Bring Out Your Dead!



It started with brexit. Every old duffer with a history in politics - not to mention a seat in the House of Lords - has been trotted out to tell us how important Britain (England) is in the world and how life  will be so-o-o-o much better once the UK has shaken off the shackles of the EU. 

So we've had Nigel Lawson. Nigel wanted the UK to leave the EU but he wanted to live in France. Sadly (for us, though not for the French) his application to remain (irony alert!) in France was rejected and he's back in Blighty. 

Now we've got Ann Widdecombe deserting the sinking ship of Torydom to join Farage's Brexit Party. 

And George Galloway...well, the less said about him the better. You'd need slo-mo eyesight to keep up with the number of party changes George has made in his time.

So what have these styumers (Glasgow word - speaks for itself, I think) got in common? 

They are old

Farage is 55. Galloway is 64. Widdecombe is 71. Lawson is 87. If you, reading this, are under 40 and even thinking of voting for this lot, let me plead with you: in no time at all, these old duffers will be dead and gone and you, the young, will be dealing with rising poverty, the declining value of the pound, the loss of the NHS, the constant struggle to get work - and still trying to work out what the hell went wrong. You'll still have the unelected House of Lords making decisions about your life. You'll still have a voting system for the House of Commons that leaves about half the population disenfranchised at every election. And the political parties around you will still be made up of mostly male millionaires who've never done a proper day's work in their lives. But they won't have the EU to blame any more!

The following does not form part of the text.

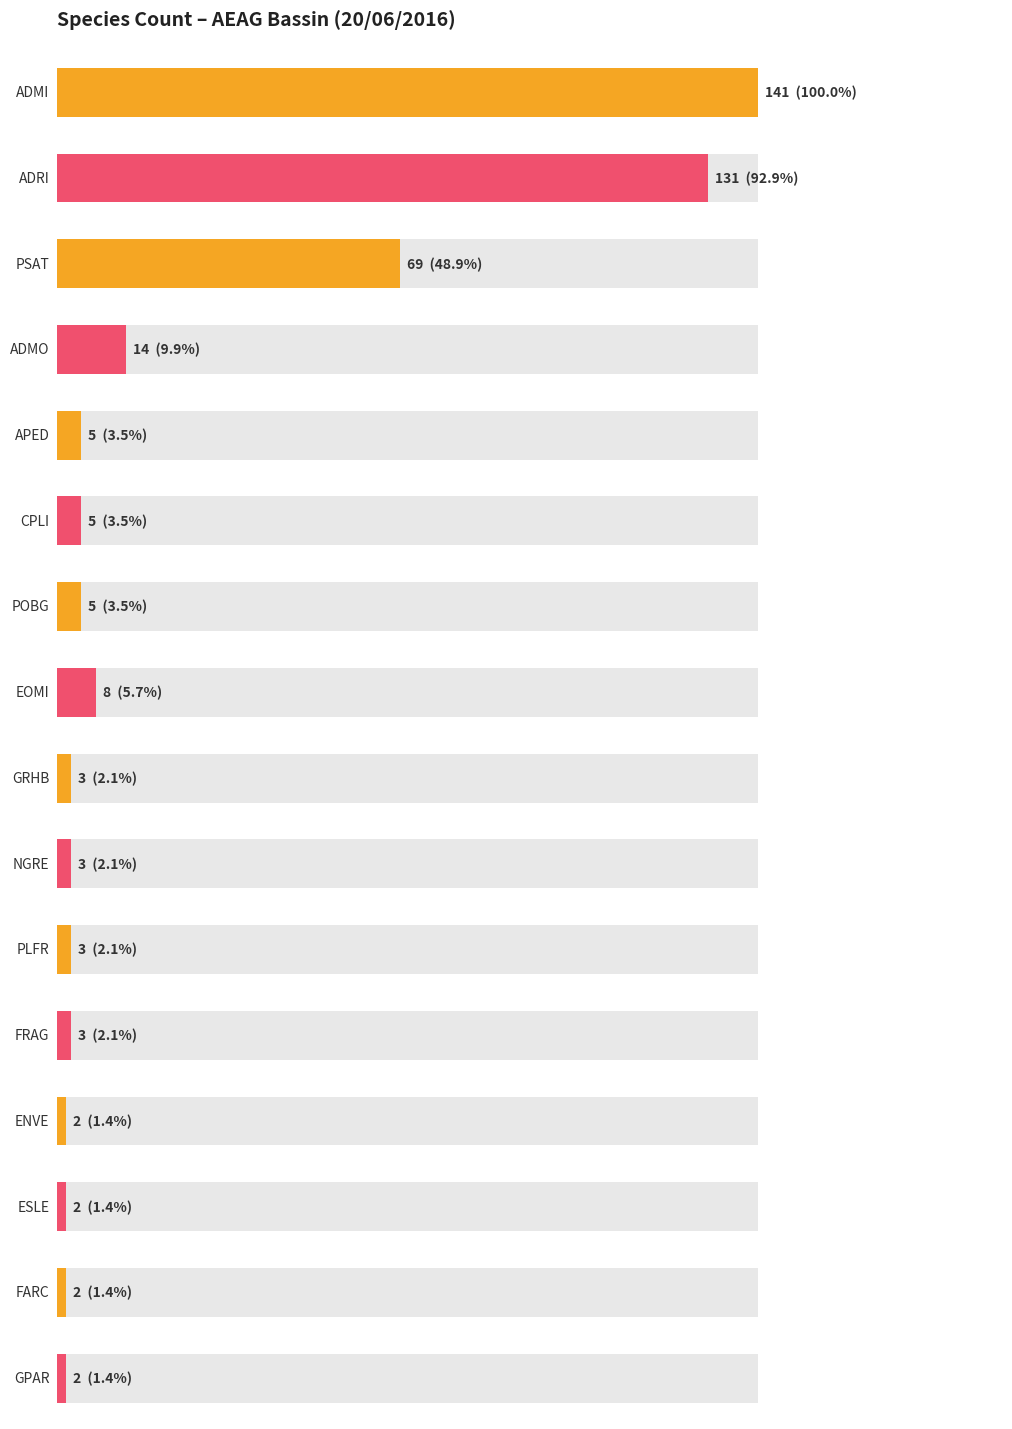

Which category has the lowest value across all series?

ENVE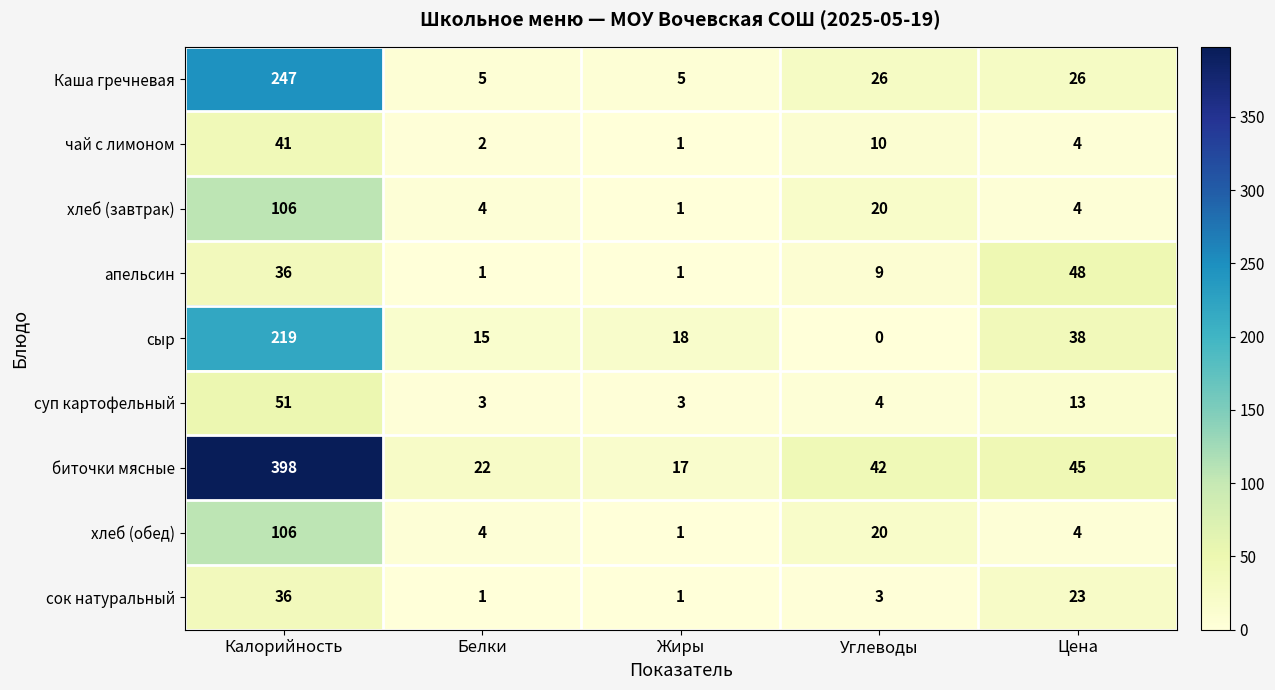

Which category has the highest value across all series?

Калорийность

What should you do? Make sure you're registered to vote. Use your vote every chance you get. Join a political party that reflects your beliefs rather than your parents'. Sign petitions. Join marches. Put posters up in your windows. Above all else, don't settle for more of the same.

Of course, those of us who live in Scotland will have a different problem. The very mention of a second independence referendum brings out a whole clutch of useless ex-politicians of pension age to tell us all how awful independence will be, how we can't afford to go our own way, how we need the protection of the bigger UK, how we'll be out of the EU (really?), how we won't have a currency of our own, how pensions will suffer, etc. Of course, we've heard (and discredited) all this before - 5 years ago - and from the same people: Gordon Brown (68), Alistair Darling (65), George Robertson (73), George Foulkes (77), Malcolm Rifkind (72) - and the rest. 

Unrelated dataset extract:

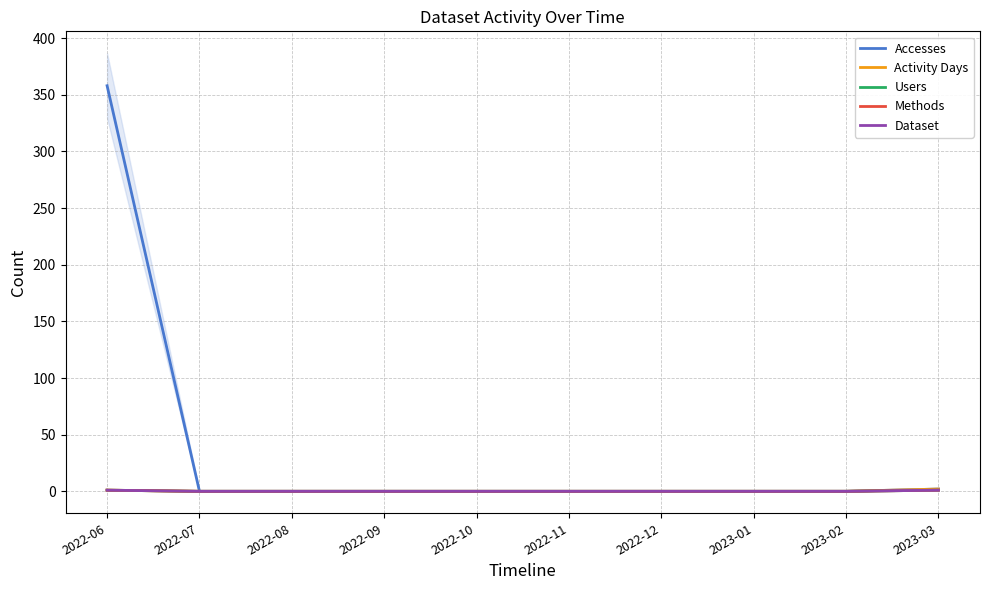

What is the difference between the Dataset values at 2022-06 and 2023-02?

1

But the same advice works for young people in Scotland as for young voters across the UK: if you're under 40 and you allow yourself to be persuaded by these old duffers, long after they have given up the ghost, you'll be left with the problems I mentioned up above. Don't be fooled. 

One of the biggest problems of the British state has been inertia: the political classes far too often like things the way they are and don't want change. But change must come and it can only come through you, the younger people. So it's as I said above: get out there, get active in politics. Make a country you want for your own children and their children.